### INPUT MATERIAL ###
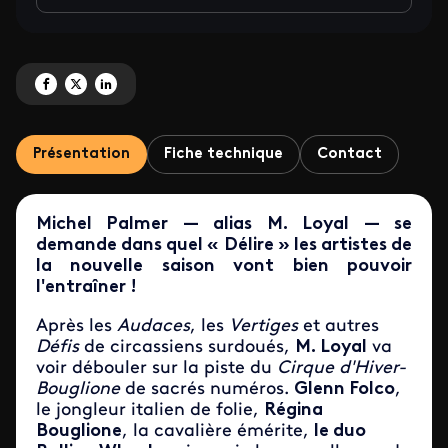
Partagez 'Délire au Cirque d’Hiver Bouglione de Paris' sur Facebook
Partagez 'Délire au Cirque d’Hiver Bouglione de Paris' sur X
Partagez 'Délire au Cirque d’Hiver Bouglione de Paris' sur LinkedI
Présentation
Fiche technique
Contact
Michel Palmer — alias M. Loyal — se
demande dans quel « Délire » les artistes de
la nouvelle saison vont bien pouvoir
l'entraîner !
Après les
Audaces
, les
Vertiges
et autres
Défis
de circassiens surdoués,
M. Loyal
va
voir débouler sur la piste du
Cirque d'Hiver-
Bouglione
de sacrés numéros.
Glenn Folco
,
le jongleur italien de folie,
Régina
Bouglione
, la cavalière émérite,
le duo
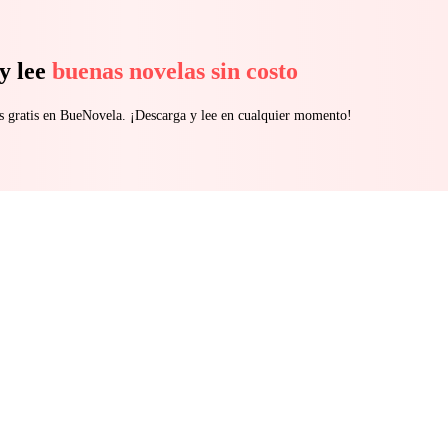
y lee
buenas novelas sin costo
s gratis en BueNovela. ¡Descarga y lee en cualquier momento!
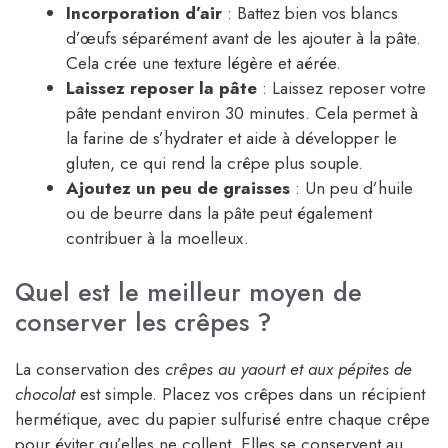
Incorporation d’air
: Battez bien vos blancs
d’œufs séparément avant de les ajouter à la pâte.
Cela crée une texture légère et aérée.
Laissez reposer la pâte
: Laissez reposer votre
pâte pendant environ 30 minutes. Cela permet à
la farine de s’hydrater et aide à développer le
gluten, ce qui rend la crêpe plus souple.
Ajoutez un peu de graisses
: Un peu d’huile
ou de beurre dans la pâte peut également
contribuer à la moelleux.
Quel est le meilleur moyen de
conserver les crêpes ?
La conservation des
crêpes au yaourt et aux pépites de
chocolat
est simple. Placez vos crêpes dans un récipient
hermétique, avec du papier sulfurisé entre chaque crêpe
pour éviter qu’elles ne collent. Elles se conservent au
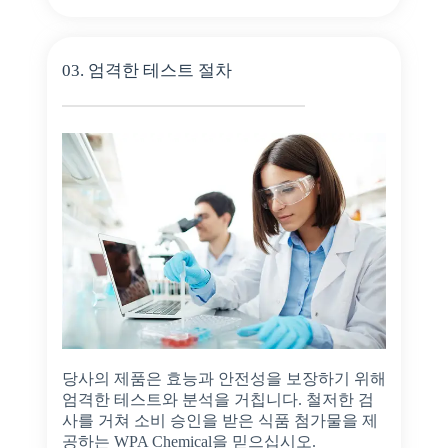
03. 엄격한 테스트 절차
당사의 제품은 효능과 안전성을 보장하기 위해
엄격한 테스트와 분석을 거칩니다. 철저한 검
사를 거쳐 소비 승인을 받은 식품 첨가물을 제
공하는 WPA Chemical을 믿으십시오.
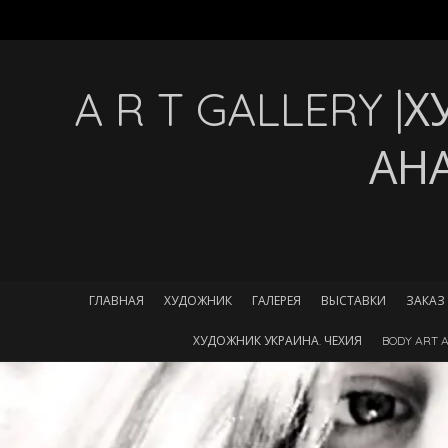
A R T GALLERY 
АН
ГЛАВНАЯ
ХУДОЖНИК
ГАЛЕРЕЯ
ВЫСТАВКИ
ЗАКАЗ
ХУДОЖНИК УКРАИНА. ЧЕХИЯ
BODY ART A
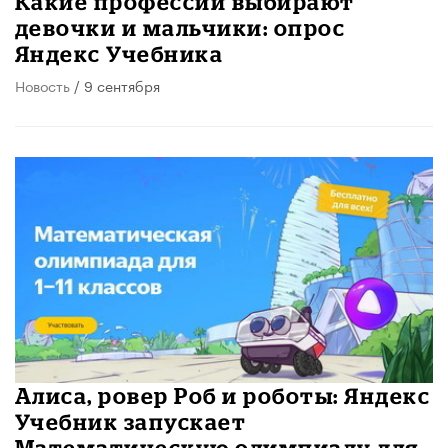
Какие профессии выбирают
девочки и мальчики: опрос
Яндекс Учебника
Новость
/ 9 сентября
Алиса, ровер Роб и роботы: Яндекс
Учебник запускает
Математическую олимпиаду для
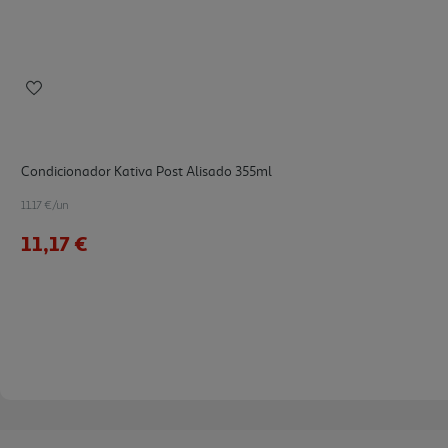
Condicionador Kativa Post Alisado 355ml
11.17 €/un
11,17 €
###
> DIRECTIONS:
Return every line of text from the material unchanged and in the same order, leaving out the pictures.

> SOLVED PROBLEM:
Partagez 'Délire au Cirque d’Hiver Bouglione de Paris' sur Facebook
Partagez 'Délire au Cirque d’Hiver Bouglione de Paris' sur X
Partagez 'Délire au Cirque d’Hiver Bouglione de Paris' sur LinkedI
Présentation
Fiche technique
Contact
Michel Palmer — alias M. Loyal — se
demande dans quel « Délire » les artistes de
la nouvelle saison vont bien pouvoir
l'entraîner !
Après les
Audaces
, les
Vertiges
et autres
Défis
de circassiens surdoués,
M. Loyal
va
voir débouler sur la piste du
Cirque d'Hiver-
Bouglione
de sacrés numéros.
Glenn Folco
,
le jongleur italien de folie,
Régina
Bouglione
, la cavalière émérite,
le duo
y lee
buenas novelas sin costo
s gratis en BueNovela. ¡Descarga y lee en cualquier momento!
Incorporation d’air
: Battez bien vos blancs
d’œufs séparément avant de les ajouter à la pâte.
Cela crée une texture légère et aérée.
Laissez reposer la pâte
: Laissez reposer votre
pâte pendant environ 30 minutes. Cela permet à
la farine de s’hydrater et aide à développer le
gluten, ce qui rend la crêpe plus souple.
Ajoutez un peu de graisses
: Un peu d’huile
ou de beurre dans la pâte peut également
contribuer à la moelleux.
Quel est le meilleur moyen de
conserver les crêpes ?
La conservation des
crêpes au yaourt et aux pépites de
chocolat
est simple. Placez vos crêpes dans un récipient
hermétique, avec du papier sulfurisé entre chaque crêpe
pour éviter qu’elles ne collent. Elles se conservent au
03. 엄격한 테스트 절차
당사의 제품은 효능과 안전성을 보장하기 위해
엄격한 테스트와 분석을 거칩니다. 철저한 검
사를 거쳐 소비 승인을 받은 식품 첨가물을 제
공하는 WPA Chemical을 믿으십시오.
A R T GALLERY 
АН
ГЛАВНАЯ
ХУДОЖНИК
ГАЛЕРЕЯ
ВЫСТАВКИ
ЗАКАЗ
ХУДОЖНИК УКРАИНА. ЧЕХИЯ
BODY ART A
Какие профессии выбирают
девочки и мальчики: опрос
Яндекс Учебника
Новость
/ 9 сентября
Алиса, ровер Роб и роботы: Яндекс
Учебник запускает
Математическую олимпиаду для
Condicionador Kativa Post Alisado 355ml
11.17 €/un
11,17 €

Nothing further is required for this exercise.